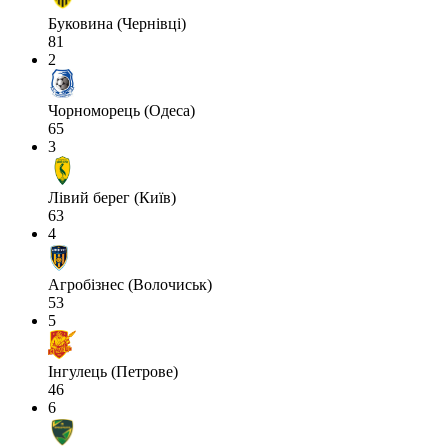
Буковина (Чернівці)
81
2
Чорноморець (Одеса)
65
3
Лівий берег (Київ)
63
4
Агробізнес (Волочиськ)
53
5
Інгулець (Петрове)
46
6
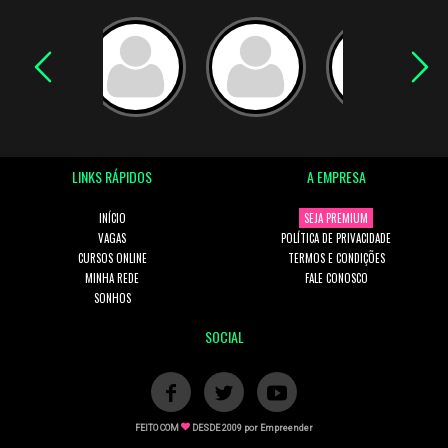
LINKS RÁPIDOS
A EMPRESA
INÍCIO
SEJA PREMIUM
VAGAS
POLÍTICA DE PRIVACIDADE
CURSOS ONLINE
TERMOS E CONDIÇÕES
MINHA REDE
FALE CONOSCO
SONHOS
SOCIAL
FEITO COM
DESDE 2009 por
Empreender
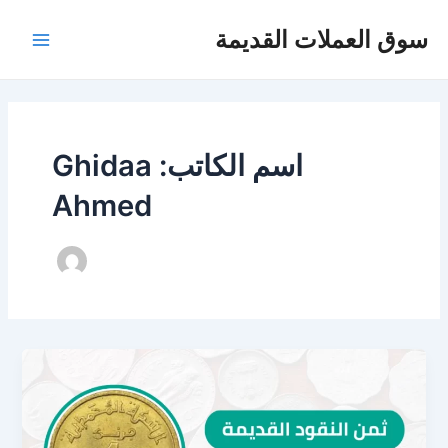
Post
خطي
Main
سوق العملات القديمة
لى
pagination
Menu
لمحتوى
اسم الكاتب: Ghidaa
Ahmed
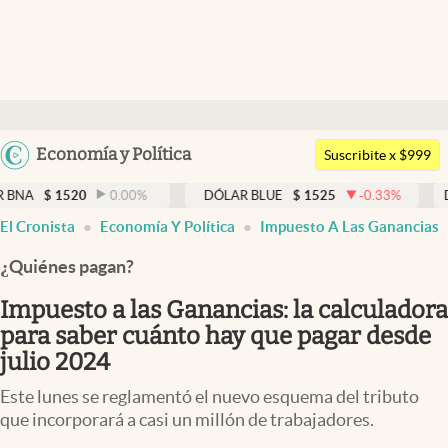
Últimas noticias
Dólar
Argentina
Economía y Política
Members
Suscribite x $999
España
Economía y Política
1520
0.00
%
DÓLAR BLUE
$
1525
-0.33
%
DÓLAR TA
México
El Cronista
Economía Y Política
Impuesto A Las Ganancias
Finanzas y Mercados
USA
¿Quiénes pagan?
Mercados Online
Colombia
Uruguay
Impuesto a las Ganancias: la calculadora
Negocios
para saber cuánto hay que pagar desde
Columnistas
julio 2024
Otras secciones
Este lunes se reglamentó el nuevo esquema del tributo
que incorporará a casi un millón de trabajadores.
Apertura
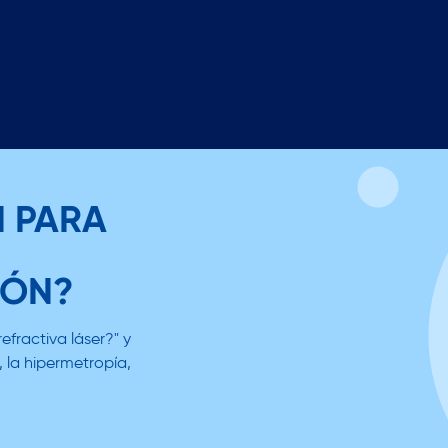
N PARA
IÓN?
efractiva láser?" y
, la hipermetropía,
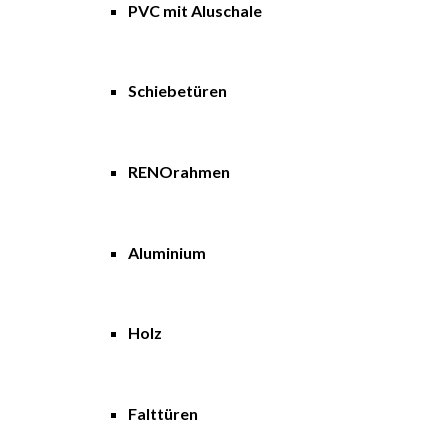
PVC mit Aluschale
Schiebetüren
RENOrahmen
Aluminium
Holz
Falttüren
++++++++++
Task details: Word for word, restate all of the entries above and leave each picture out.

Result for this exercise:
Буковина (Чернівці)
81
2
Чорноморець (Одеса)
65
3
Лівий берег (Київ)
63
4
Агробізнес (Волочиськ)
53
5
Інгулець (Петрове)
46
6
LINKS RÁPIDOS
A EMPRESA
INÍCIO
SEJA PREMIUM
VAGAS
POLÍTICA DE PRIVACIDADE
CURSOS ONLINE
TERMOS E CONDIÇÕES
MINHA REDE
FALE CONOSCO
SONHOS
SOCIAL
FEITO COM
DESDE 2009 por
Empreender
Post
خطي
Main
سوق العملات القديمة
لى
pagination
Menu
لمحتوى
اسم الكاتب: Ghidaa
Ahmed
Últimas noticias
Dólar
Argentina
Economía y Política
Members
Suscribite x $999
España
Economía y Política
1520
0.00
%
DÓLAR BLUE
$
1525
-0.33
%
DÓLAR TA
México
El Cronista
Economía Y Política
Impuesto A Las Ganancias
Finanzas y Mercados
USA
¿Quiénes pagan?
Mercados Online
Colombia
Uruguay
Impuesto a las Ganancias: la calculadora
Negocios
para saber cuánto hay que pagar desde
Columnistas
julio 2024
Otras secciones
Este lunes se reglamentó el nuevo esquema del tributo
que incorporará a casi un millón de trabajadores.
Apertura
N PARA
IÓN?
efractiva láser?" y
, la hipermetropía,
PVC mit Aluschale
Schiebetüren
RENOrahmen
Aluminium
Holz
Falttüren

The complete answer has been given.